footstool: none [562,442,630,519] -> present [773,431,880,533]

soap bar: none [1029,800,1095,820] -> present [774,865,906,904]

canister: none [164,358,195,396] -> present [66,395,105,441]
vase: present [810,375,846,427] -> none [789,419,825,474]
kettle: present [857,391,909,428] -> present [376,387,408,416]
####################
Every record shown above should be given back exactly.

footstool: none [562,442,630,519] -> present [773,431,880,533]

soap bar: none [1029,800,1095,820] -> present [774,865,906,904]

canister: none [164,358,195,396] -> present [66,395,105,441]
vase: present [810,375,846,427] -> none [789,419,825,474]
kettle: present [857,391,909,428] -> present [376,387,408,416]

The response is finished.